* [SELECTED EXTRACT]:
Person-centered therapy was developed by Carl Rogers in the 1940s. This type of therapy diverged from the traditional model of the therapist as expert and moved instead toward a nondirective, empathic approach that empowers and motivates the client in the therapeutic process. The therapy is based on Rogers’s belief that every human being strives for and has the capacity to fulfill his or her own potential. Person-centered therapy, also known as Rogerian therapy, has had a tremendous impact on the field of psychotherapy and many other disciplines.
Rogerian Theory in Psychotherapy: Rather than viewing people as inherently flawed, with problematic behaviors and thoughts that require treatment, person-centered therapy identifies that each person has the capacity and desire for personal growth and change. Rogers termed this natural human inclination “actualizing tendency,” or self-actualization. He likened it to the way that other living organisms strive toward balance, order, and greater complexity. According to Rogers, “Individuals have within themselves vast resources for self-understanding and for altering their self-concepts, basic attitudes, and self-directed behavior; these resources can be tapped if a definable climate of facilitative psychological attitudes can be provided.”
The person-centered therapist learns to recognize and trust human potential, providing clients with empathy and unconditional positive regard to help facilitate change. The therapist avoids directing the course of therapy by following the client’s lead whenever possible. Instead, the therapist offers support, guidance, and structure so that the client can discover personalized solutions within themselves.
Person-centered therapy was at the forefront of the humanistic psychology movement, and it has influenced many therapeutic techniques and the mental health field, in general. Rogerian techniques have also influenced numerous other disciplines, from medicine to education.

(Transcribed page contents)
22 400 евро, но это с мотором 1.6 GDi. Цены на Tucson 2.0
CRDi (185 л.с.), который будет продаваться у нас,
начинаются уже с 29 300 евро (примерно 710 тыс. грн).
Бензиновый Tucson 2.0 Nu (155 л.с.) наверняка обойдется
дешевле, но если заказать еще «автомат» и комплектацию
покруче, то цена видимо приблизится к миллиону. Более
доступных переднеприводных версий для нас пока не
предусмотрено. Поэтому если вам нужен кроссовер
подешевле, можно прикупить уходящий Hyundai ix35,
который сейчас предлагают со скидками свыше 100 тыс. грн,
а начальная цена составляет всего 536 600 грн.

* [PROMPT A]: According to the passage on person-centered therapy, by what other name is this therapy also known?
* [PROMPT B]: In the passage on person-centered therapy, what three things does the therapist offer so that the client can discover personalized solutions within themselves?
* [PROMPT C]: Write out the passage on person-centered therapy from "Person-centered therapy was developed" up to and including "many other disciplines.".

* [ANSWER A]: Rogerian therapy

* [ANSWER B]: Support, guidance, and structure

* [ANSWER C]:
Person-centered therapy was developed by Carl Rogers in the 1940s. This type of therapy diverged from the traditional model of the therapist as expert and moved instead toward a nondirective, empathic approach that empowers and motivates the client in the therapeutic process. The therapy is based on Rogers’s belief that every human being strives for and has the capacity to fulfill his or her own potential. Person-centered therapy, also known as Rogerian therapy, has had a tremendous impact on the field of psychotherapy and many other disciplines.